EXERCISE PROMPT —
Repeat the line that contains "Projekt einzubinden. Kultur" exactly, along with each following line up to and including the last line of the entries.

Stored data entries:
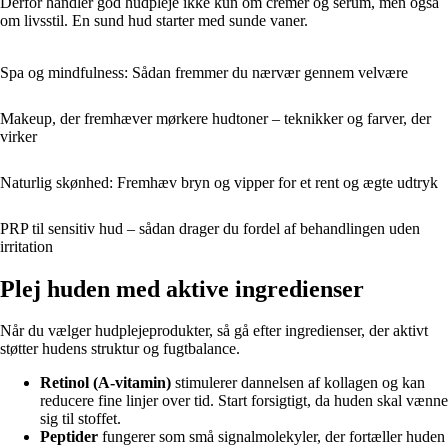
Derfor handler god hudpleje ikke kun om cremer og serum, men også
om livsstil. En sund hud starter med sunde vaner.
Spa og mindfulness: Sådan fremmer du nærvær gennem velvære
Makeup, der fremhæver mørkere hudtoner – teknikker og farver, der
virker
Naturlig skønhed: Fremhæv bryn og vipper for et rent og ægte udtryk
PRP til sensitiv hud – sådan drager du fordel af behandlingen uden
irritation
Plej huden med aktive ingredienser
Når du vælger hudplejeprodukter, så gå efter ingredienser, der aktivt
støtter hudens struktur og fugtbalance.
Retinol (A-vitamin)
stimulerer dannelsen af kollagen og kan
reducere fine linjer over tid. Start forsigtigt, da huden skal vænne
sig til stoffet.
Peptider
fungerer som små signalmolekyler, der fortæller huden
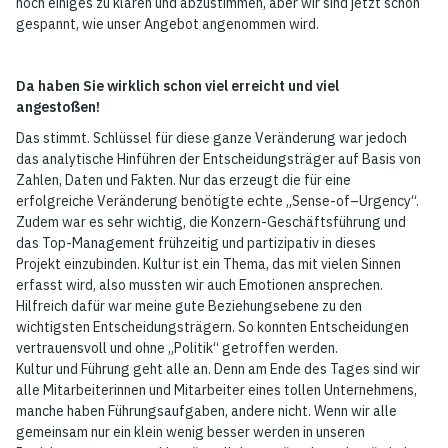
noch einiges zu klären und abzustimmen, aber wir sind jetzt schon
gespannt, wie unser Angebot angenommen wird.
Da haben Sie wirklich schon viel erreicht und viel
angestoßen!
Das stimmt. Schlüssel für diese ganze Veränderung war jedoch
das analytische Hinführen der Entscheidungsträger auf Basis von
Zahlen, Daten und Fakten. Nur das erzeugt die für eine
erfolgreiche Veränderung benötigte echte „Sense-of–Urgency“.
Zudem war es sehr wichtig, die Konzern-Geschäftsführung und
das Top-Management frühzeitig und partizipativ in dieses
Projekt einzubinden. Kultur ist ein Thema, das mit vielen Sinnen
erfasst wird, also mussten wir auch Emotionen ansprechen.
Hilfreich dafür war meine gute Beziehungsebene zu den
wichtigsten Entscheidungsträgern. So konnten Entscheidungen
vertrauensvoll und ohne „Politik“ getroffen werden.
Kultur und Führung geht alle an. Denn am Ende des Tages sind wir
alle Mitarbeiterinnen und Mitarbeiter eines tollen Unternehmens,
manche haben Führungsaufgaben, andere nicht. Wenn wir alle
gemeinsam nur ein klein wenig besser werden in unseren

WRITTEN REPLY —
Projekt einzubinden. Kultur ist ein Thema, das mit vielen Sinnen
erfasst wird, also mussten wir auch Emotionen ansprechen.
Hilfreich dafür war meine gute Beziehungsebene zu den
wichtigsten Entscheidungsträgern. So konnten Entscheidungen
vertrauensvoll und ohne „Politik“ getroffen werden.
Kultur und Führung geht alle an. Denn am Ende des Tages sind wir
alle Mitarbeiterinnen und Mitarbeiter eines tollen Unternehmens,
manche haben Führungsaufgaben, andere nicht. Wenn wir alle
gemeinsam nur ein klein wenig besser werden in unseren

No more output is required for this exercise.